Pour plusieurs femmes, réussir à trouver un donneur en ligne représente apparemment la dernière chance qu’elles auront de fonder une famille.

« Avant qu’il soit trop tard, j’ai 39 ans, célibataire, et veux devenir maman. Cherche homme qui voudra m’accompagner pour ça et que je vais choisir », écrit ainsi une femme sur un groupe Facebook québécois.

« Je suis une femme célibataire qui a toujours eu le rêve d’avoir un enfant. Je me laissais jusqu’à 35 ans pour y arriver, mais j’ai le syndrome des ovaires polykystiques, donc c’est plus dur pour moi de faire un bébé. Je me cherche un donneur pour m’aider à réaliser mon rêve d’être maman », dit une autre.

D’autres, comme Karine*, explorent toutes les options en même temps. Après une « mauvaise expérience » avec un premier donneur en ligne, a-t-elle dit par courriel, elle a décidé de faire appel à une clinique.

« Afin de mettre plus de chances de mon côté et économiser de l’argent, je me suis tournée vers les groupes Facebook et je suis tombée sur un donneur qui habite à 15 minutes de chez moi, a-t-elle ajouté. J’ai quand même gardé le suivi avec la clinique, car à mon âge, j’ai besoin d’avoir un suivi médical pour avoir un enfant. »

Alice n’avait donc pas entièrement tort quand elle comparait le tout au « Far West ».

La pratique du don de sperme en ligne échappe à toute règle. Chacun semble animé de motivations qui lui sont propres.
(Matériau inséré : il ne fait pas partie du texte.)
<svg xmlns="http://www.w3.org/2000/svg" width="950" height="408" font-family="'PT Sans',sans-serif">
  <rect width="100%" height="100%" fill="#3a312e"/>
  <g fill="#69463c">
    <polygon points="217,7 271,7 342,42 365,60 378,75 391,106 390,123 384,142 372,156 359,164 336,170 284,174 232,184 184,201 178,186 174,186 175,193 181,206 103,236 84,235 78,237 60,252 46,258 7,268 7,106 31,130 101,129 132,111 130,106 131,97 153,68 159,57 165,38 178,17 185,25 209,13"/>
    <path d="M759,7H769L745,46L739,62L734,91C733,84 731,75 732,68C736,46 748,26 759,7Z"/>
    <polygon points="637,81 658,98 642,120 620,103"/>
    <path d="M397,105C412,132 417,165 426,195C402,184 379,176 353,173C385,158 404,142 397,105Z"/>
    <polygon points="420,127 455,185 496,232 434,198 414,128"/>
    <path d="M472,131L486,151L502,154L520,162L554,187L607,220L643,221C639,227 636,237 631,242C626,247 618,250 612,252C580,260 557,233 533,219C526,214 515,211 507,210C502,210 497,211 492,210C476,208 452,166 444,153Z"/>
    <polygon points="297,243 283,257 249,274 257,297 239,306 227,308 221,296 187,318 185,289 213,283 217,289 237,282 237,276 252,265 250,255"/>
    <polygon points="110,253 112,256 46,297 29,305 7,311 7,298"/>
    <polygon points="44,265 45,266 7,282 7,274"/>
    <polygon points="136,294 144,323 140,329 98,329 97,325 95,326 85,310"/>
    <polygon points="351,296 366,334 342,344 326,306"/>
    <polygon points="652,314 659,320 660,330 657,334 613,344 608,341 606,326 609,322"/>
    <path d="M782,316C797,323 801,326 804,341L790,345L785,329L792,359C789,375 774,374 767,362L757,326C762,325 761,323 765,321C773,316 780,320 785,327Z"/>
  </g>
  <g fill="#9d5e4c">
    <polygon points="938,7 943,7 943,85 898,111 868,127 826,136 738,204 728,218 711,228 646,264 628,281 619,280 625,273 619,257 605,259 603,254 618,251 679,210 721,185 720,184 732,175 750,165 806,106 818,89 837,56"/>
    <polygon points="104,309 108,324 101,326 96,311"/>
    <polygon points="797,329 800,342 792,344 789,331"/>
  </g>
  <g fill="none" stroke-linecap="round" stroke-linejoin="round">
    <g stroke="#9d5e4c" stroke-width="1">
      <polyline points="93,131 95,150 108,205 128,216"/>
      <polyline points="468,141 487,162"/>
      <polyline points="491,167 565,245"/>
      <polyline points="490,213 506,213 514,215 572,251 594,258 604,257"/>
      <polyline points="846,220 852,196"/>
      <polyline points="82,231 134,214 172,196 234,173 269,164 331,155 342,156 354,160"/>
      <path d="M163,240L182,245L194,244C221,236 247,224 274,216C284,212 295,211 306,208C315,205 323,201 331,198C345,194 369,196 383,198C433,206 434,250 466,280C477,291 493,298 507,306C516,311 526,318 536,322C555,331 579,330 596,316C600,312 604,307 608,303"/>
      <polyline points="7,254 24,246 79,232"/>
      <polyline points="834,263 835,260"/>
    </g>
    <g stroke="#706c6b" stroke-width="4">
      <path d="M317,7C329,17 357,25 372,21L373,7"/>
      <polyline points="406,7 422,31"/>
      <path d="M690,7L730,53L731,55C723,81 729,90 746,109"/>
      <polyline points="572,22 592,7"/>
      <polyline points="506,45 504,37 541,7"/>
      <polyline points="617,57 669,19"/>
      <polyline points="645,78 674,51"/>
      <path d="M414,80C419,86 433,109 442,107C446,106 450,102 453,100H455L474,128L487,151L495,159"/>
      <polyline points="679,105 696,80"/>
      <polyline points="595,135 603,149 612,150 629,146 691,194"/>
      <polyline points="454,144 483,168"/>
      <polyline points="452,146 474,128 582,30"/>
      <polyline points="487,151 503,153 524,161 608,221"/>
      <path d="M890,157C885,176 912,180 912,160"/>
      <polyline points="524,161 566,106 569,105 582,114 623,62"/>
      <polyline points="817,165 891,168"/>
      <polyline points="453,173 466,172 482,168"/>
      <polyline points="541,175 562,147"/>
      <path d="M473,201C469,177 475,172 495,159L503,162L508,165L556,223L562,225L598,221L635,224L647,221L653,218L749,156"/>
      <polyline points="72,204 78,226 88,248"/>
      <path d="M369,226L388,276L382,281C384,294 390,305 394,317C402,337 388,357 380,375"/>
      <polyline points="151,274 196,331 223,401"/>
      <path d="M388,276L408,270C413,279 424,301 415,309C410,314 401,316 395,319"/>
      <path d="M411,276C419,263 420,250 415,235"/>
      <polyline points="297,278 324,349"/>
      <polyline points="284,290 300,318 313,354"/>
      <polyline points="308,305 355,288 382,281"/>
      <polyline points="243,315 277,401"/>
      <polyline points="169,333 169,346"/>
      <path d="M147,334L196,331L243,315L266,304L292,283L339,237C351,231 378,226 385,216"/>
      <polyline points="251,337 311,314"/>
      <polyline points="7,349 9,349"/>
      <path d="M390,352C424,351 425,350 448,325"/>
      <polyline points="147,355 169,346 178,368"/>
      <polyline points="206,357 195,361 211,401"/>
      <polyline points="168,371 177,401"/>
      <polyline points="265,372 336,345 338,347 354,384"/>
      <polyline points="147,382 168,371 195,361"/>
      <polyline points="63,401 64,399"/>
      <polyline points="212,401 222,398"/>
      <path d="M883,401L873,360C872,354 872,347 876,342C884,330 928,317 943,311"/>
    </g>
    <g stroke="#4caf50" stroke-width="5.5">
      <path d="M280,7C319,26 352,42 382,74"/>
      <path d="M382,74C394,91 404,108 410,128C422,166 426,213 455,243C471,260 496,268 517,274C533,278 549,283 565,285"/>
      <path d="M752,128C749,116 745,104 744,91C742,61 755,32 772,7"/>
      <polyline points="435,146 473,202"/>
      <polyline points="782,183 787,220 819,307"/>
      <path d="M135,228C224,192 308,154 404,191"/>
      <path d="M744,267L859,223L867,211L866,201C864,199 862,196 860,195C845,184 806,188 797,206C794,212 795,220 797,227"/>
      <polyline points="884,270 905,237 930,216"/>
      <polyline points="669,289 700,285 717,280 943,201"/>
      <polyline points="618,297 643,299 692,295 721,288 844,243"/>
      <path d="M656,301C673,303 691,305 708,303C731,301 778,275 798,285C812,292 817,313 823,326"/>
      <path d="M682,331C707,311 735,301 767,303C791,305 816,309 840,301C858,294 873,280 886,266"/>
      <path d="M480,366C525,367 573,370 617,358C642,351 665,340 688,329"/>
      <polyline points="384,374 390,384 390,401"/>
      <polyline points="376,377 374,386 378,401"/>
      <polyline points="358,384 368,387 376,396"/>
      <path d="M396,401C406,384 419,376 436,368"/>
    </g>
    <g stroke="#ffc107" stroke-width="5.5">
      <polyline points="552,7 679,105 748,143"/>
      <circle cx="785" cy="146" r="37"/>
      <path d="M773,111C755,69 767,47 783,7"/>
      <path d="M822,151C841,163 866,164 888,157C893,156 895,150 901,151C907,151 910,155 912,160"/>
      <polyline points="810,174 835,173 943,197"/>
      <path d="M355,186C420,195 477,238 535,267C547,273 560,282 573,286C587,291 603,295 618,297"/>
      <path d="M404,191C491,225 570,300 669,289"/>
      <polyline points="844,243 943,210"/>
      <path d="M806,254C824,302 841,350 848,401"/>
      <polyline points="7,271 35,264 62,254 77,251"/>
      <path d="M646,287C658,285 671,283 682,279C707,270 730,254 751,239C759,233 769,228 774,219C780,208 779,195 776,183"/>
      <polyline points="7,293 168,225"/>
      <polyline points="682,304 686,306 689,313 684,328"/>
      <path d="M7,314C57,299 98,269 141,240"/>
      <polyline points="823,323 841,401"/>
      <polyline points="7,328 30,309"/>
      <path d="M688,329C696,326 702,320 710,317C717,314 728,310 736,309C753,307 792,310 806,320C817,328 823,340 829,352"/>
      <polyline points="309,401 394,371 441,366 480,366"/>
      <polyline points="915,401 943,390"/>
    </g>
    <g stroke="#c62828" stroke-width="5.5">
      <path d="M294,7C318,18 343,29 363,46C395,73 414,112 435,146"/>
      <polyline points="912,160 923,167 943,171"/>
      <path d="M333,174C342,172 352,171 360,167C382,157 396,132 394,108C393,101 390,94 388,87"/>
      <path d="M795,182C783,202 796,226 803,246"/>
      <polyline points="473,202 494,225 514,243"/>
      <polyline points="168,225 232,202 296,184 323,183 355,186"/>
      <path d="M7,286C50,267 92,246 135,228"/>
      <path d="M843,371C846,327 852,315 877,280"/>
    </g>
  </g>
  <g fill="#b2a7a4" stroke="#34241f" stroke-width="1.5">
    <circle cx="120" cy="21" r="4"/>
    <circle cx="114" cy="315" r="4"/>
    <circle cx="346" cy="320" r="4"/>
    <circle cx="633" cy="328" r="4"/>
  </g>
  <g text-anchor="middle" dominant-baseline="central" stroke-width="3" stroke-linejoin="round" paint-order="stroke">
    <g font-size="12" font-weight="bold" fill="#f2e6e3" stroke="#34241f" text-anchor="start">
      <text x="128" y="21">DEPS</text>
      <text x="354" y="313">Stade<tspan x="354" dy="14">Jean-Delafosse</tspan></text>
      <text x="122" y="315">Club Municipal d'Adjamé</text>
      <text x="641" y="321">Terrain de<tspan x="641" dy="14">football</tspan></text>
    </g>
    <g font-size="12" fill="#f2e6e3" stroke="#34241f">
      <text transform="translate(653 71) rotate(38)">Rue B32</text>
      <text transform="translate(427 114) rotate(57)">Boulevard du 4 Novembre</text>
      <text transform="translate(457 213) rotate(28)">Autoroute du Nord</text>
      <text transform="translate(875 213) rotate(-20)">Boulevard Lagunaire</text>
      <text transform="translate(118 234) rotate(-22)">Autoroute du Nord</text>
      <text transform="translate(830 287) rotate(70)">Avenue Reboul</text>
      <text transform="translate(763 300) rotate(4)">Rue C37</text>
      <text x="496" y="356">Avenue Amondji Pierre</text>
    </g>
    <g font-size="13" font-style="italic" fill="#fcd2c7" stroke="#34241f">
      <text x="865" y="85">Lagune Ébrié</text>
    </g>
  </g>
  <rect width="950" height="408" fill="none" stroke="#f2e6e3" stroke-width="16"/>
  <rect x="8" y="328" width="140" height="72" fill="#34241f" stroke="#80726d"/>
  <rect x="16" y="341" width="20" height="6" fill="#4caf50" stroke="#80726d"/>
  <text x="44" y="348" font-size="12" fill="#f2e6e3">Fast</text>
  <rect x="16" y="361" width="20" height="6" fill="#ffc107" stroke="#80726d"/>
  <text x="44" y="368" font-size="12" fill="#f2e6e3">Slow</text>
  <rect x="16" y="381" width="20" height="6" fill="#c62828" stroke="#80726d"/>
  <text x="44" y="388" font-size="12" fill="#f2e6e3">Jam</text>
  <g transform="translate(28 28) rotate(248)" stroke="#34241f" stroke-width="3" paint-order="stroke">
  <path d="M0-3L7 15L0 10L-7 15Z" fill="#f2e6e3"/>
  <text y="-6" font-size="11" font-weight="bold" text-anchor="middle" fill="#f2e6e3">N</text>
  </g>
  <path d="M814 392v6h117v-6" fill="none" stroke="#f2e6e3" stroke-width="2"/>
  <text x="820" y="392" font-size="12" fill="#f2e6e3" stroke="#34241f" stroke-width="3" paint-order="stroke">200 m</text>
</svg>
Et on ne peut que se fier à la bonne volonté et à l’honnêteté de l’autre, ce qui est loin d’être évident quand on réalise que tout ça pourrait très bien être illégal.

Alice et son conjoint ont donc décidé de laisser un peu retomber la poussière avant de relancer leur projet familial.

« On s’est dit qu’on allait commencer par passer à travers la pandémie et qu’on allait se rasseoir après tout ça, quand ça se serait calmé, a-t-elle dit. On a décidé de reporter notre projet à l’année prochaine pour se donner un break, parce qu’à chaque mois c’est stressant, on ne sait jamais si on va avoir accès à notre donneur, c’est toujours compliqué…

« On n’abandonne pas, mais pour le moment on prend une petite pause. »

* À leur demande, le nom de certain(e)s participant(e)s à ce reportage a été changé afin de protéger leur identité.